Dataset entries:
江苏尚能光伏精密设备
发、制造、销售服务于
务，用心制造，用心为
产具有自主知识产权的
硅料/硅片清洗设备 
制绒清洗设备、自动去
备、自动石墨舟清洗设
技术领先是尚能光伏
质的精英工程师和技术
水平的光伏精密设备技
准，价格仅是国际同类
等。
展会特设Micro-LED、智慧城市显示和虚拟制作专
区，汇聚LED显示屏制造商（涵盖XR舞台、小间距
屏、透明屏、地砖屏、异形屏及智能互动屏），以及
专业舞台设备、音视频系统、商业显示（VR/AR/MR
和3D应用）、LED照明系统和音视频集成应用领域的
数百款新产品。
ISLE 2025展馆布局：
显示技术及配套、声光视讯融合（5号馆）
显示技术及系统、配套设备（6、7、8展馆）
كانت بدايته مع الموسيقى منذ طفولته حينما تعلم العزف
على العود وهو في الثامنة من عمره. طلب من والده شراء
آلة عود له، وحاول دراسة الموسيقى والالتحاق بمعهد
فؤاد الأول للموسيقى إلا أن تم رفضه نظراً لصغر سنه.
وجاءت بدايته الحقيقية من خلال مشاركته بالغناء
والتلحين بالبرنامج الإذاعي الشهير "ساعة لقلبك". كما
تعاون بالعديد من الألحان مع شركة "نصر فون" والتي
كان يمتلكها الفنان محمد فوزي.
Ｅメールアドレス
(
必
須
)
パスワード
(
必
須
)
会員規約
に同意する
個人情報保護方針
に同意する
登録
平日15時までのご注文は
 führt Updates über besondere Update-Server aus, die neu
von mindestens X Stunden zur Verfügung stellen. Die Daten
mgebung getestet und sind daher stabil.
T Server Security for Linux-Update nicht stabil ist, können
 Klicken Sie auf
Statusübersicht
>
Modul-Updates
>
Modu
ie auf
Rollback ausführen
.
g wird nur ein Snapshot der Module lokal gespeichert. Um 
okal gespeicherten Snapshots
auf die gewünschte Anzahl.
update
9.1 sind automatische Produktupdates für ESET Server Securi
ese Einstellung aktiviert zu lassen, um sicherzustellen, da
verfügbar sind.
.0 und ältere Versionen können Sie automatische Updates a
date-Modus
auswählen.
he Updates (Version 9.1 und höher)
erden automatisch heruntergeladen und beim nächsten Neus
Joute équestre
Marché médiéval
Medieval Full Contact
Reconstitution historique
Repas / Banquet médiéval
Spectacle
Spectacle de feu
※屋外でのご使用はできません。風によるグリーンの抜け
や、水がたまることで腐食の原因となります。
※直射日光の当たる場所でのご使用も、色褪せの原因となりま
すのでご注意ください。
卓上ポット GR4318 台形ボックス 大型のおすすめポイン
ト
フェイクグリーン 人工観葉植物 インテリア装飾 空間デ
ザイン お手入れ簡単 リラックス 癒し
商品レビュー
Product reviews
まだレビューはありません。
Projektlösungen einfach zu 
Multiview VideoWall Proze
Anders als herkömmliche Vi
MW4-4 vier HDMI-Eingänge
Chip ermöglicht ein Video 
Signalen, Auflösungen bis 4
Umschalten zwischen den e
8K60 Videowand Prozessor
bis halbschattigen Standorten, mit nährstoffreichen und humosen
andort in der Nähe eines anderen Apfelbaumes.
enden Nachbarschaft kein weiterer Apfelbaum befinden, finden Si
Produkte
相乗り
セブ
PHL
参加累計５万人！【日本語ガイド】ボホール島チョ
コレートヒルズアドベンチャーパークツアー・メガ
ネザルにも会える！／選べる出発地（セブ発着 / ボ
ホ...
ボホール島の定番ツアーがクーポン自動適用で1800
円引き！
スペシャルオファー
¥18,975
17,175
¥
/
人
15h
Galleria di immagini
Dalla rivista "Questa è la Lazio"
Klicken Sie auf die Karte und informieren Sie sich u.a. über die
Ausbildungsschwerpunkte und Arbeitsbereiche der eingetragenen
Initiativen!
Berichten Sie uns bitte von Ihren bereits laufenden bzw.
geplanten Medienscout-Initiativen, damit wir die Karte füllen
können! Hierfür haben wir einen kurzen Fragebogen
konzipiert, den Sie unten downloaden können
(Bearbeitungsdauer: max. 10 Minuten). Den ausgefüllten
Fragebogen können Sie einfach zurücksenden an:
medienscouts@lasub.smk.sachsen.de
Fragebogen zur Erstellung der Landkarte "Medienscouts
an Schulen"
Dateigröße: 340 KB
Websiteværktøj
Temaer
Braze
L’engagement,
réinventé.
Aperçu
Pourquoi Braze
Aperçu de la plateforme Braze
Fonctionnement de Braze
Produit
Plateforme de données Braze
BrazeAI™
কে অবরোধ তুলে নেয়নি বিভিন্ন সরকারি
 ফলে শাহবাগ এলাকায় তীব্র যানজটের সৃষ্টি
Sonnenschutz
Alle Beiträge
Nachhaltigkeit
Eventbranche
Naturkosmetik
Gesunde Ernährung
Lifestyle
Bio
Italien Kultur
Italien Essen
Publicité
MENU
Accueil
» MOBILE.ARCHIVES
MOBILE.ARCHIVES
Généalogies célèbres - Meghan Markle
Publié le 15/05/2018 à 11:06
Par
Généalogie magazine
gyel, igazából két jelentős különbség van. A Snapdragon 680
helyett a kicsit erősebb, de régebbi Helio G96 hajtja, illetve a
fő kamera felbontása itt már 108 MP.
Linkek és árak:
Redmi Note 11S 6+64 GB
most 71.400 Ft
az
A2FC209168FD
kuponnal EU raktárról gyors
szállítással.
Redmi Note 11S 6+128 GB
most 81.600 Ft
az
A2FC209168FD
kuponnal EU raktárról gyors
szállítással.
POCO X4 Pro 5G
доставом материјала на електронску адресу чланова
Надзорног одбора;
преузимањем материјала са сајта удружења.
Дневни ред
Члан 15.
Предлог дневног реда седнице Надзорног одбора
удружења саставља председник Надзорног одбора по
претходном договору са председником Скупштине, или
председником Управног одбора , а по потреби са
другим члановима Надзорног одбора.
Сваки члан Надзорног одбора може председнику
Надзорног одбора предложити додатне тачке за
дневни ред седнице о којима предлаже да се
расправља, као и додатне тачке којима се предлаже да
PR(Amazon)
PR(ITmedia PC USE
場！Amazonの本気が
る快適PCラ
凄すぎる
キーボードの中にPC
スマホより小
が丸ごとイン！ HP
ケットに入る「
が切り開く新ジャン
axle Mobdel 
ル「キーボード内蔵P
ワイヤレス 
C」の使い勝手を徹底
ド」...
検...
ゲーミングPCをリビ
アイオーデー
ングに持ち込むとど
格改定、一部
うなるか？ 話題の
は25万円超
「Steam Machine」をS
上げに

## Requirement
Find each line of the data above that holds the word "председником", then copy it.

## Result
претходном договору са председником Скупштине, или
председником Управног одбора , а по потреби са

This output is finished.